Overview

The Session Manager (smss.exe) is the first user-mode process started by the kernel. It is responsible for initializing the user session and starting critical system processes.

Responsibilities

  • Create initial user session
  • Start CSRSS (Client/Server Runtime Subsystem)
  • Initialize session environment
  • Start Winlogon (or FreeWorld equivalent)
  • Manage session lifecycle
  • Register with kernel service manager
  • Monitor critical system processes

Service Registration

SMSS registers itself with the kernel service manager on startup:

#include "libc/syscalls/service_syscalls.h"

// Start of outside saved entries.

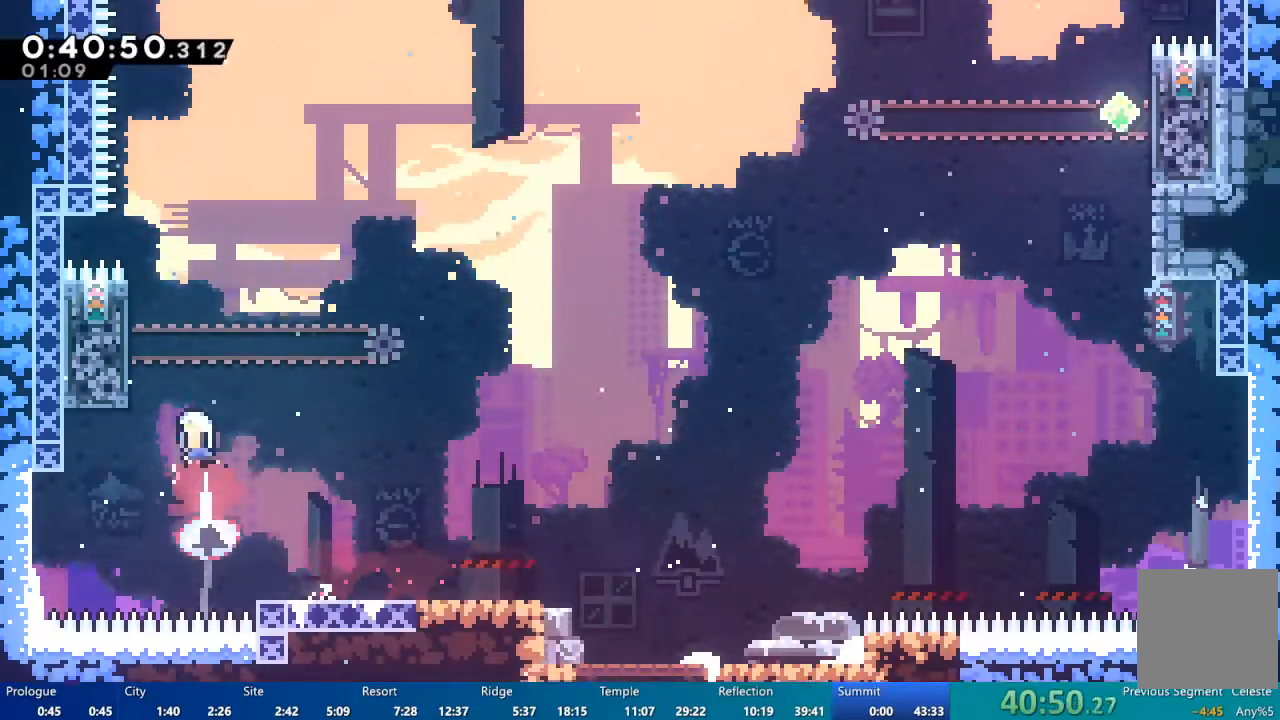
{"buttons": [], "left_stick": "center", "right_stick": "center", "events": [[33, "X", "up"], [167, "DPAD_RIGHT", "down"], [167, "DPAD_UP", "up"], [483, "DPAD_RIGHT", "up"]]}
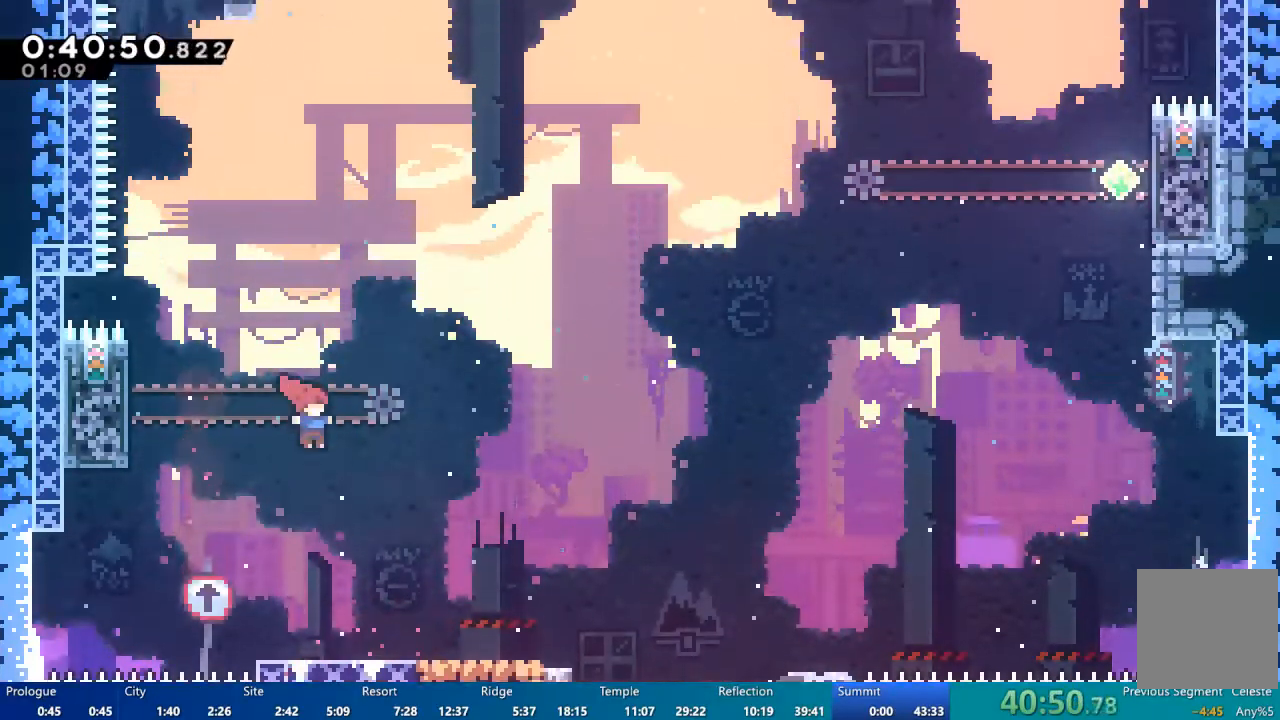
{"buttons": ["DPAD_LEFT"], "left_stick": "center", "right_stick": "center", "events": [[317, "DPAD_LEFT", "down"]]}
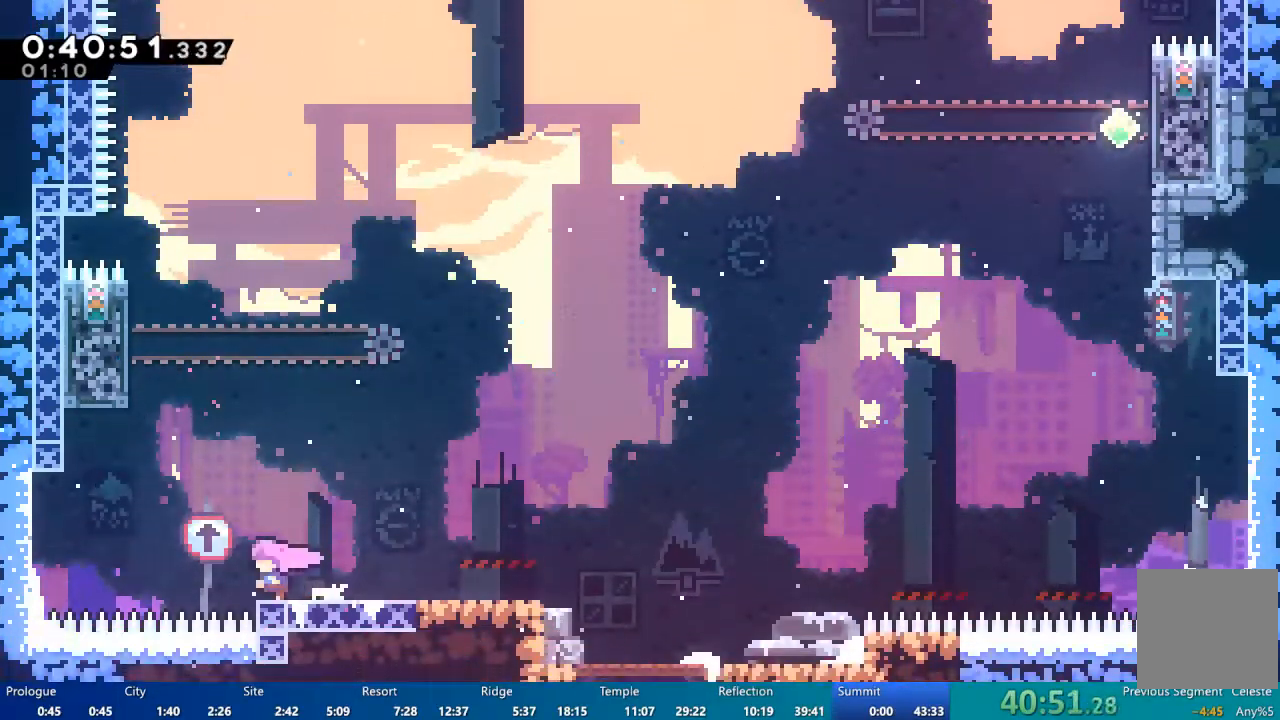
{"buttons": ["DPAD_UP"], "left_stick": "center", "right_stick": "center", "events": [[67, "A", "down"], [250, "A", "up"], [250, "DPAD_LEFT", "up"], [250, "DPAD_UP", "down"], [350, "X", "down"], [450, "X", "up"]]}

int main(int argc, char** argv) {
    // Initialize kernel service manager
    if (service_manager_init() != 0) {
        fprintf(stderr, "smss: Failed to initialize kernel service manager\n");
        return 1;
    }

    // Register smss service
    if (service_register("smss", "/sbin/smss", 
                        SERVICE_TYPE_SIMPLE, SERVICE_RESTART_ALWAYS) != 0) {
        fprintf(stderr, "smss: Failed to register service\n");
        return 1;
    }

    // ... rest of initialization
}
Service Integration: SMSS integrates with the kernel service manager for lifecycle management, automatic restart, and health monitoring. See Service Management System for complete documentation.

Boot Sequence

  1. Kernel starts smss.exe
  2. smss.exe creates session 0
  3. smss.exe starts csrss.exe
  4. smss.exe starts freeworldlogon.exe
  5. smss.exe waits for session termination

Implementation

smss.exe is implemented as a Node.js process that runs at system startup, managing the session initialization sequence.